Macron demands France take ‘protective measures’ against Covid rise in China

French President Emmanuel Macron has asked his government to take "protective measures" as China sees an explosion of Covid-19 cases. The EU was also set to meet on Thursday to discuss measures.

Macron demands France take 'protective measures' against Covid rise in China

Macron has made it clear he is following developments in China very closely and has asked his government to put in place appropriate measures.

Those measures were yet to be announced on Thursday morning but the French government could follow the path of Italy and impose all travellers from China to provide a negative Covid-19 test before arriving in the country.

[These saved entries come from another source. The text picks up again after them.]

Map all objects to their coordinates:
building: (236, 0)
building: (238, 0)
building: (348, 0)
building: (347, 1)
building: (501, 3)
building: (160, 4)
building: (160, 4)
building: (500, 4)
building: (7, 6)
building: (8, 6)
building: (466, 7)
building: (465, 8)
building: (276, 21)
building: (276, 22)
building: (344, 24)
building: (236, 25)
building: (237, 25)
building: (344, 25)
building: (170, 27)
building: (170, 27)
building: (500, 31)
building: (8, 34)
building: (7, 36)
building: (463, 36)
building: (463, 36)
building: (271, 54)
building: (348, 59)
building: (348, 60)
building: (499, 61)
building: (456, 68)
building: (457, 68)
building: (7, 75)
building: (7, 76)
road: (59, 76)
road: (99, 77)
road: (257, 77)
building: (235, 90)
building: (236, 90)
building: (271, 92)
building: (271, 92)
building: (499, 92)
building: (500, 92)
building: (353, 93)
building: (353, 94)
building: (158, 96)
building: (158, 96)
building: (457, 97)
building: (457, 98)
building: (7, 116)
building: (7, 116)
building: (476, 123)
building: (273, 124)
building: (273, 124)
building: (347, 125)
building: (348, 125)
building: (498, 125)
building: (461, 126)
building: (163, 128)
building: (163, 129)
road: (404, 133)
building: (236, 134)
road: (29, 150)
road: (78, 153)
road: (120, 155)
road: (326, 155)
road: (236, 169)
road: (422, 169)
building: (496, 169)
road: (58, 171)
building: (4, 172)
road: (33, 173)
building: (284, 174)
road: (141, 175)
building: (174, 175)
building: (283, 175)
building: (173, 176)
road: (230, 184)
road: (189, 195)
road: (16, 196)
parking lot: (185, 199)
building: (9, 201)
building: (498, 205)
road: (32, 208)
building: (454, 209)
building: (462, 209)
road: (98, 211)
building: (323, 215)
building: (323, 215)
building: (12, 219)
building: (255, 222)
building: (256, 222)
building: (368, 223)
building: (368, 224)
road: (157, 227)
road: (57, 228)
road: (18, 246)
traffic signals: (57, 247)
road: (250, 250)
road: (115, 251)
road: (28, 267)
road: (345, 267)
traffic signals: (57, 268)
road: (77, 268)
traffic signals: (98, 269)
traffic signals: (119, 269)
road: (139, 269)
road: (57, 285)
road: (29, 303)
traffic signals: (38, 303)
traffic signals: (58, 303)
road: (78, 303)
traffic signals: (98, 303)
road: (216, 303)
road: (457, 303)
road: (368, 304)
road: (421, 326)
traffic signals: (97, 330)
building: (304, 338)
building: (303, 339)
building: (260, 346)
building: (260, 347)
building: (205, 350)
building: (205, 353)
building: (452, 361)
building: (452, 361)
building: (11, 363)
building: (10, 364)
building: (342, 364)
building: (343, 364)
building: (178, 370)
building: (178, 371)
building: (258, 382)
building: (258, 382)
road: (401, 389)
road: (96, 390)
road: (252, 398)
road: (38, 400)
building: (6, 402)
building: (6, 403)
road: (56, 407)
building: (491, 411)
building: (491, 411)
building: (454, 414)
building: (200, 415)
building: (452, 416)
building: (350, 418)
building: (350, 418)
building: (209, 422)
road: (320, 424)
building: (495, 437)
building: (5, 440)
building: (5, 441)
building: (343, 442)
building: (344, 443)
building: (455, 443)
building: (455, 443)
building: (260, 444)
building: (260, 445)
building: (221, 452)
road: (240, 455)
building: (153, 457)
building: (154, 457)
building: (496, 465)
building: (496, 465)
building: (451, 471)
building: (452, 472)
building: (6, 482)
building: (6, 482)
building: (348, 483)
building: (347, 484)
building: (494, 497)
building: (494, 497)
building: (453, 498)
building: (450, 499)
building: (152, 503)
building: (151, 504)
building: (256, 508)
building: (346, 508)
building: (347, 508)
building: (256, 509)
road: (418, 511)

The French government said it was “ready to study all the useful measures that could be implemented in conjunction with France’s European partners and within the legal framework that exists today”.

On August 1, 2022 France adopted new rules to combat Covid-19 after scrapping its state of emergency. The text gave the government the right – until January 31st 2023 – to require travellers aged 12 and over to present a negative Covid-19 test prior to entering the territory in the event of a “new variant likely to constitute a serious health threat.” 

In Brussels the European Commission was to hold a meeting on Thursday to “discuss possible measures for a coordinated approach” by EU states in response to the explosion of Covid-19 cases in China.

Italy said on Wednesday it was reinstating mandatory coronavirus tests for arrivals from China following an explosion in cases there, with Milan’s Malpensa airport finding around half of all passengers tested were positive.

Coronavirus infections have surged in China as it unwinds tight controls that had torpedoed the economy and sparked nationwide protests.

China on Monday scrapped quarantine for inbound travellers from January 8th onwards, dismantling the last remaining piece of its stringent zero-Covid policy and ending some of the world’s harshest border restrictions.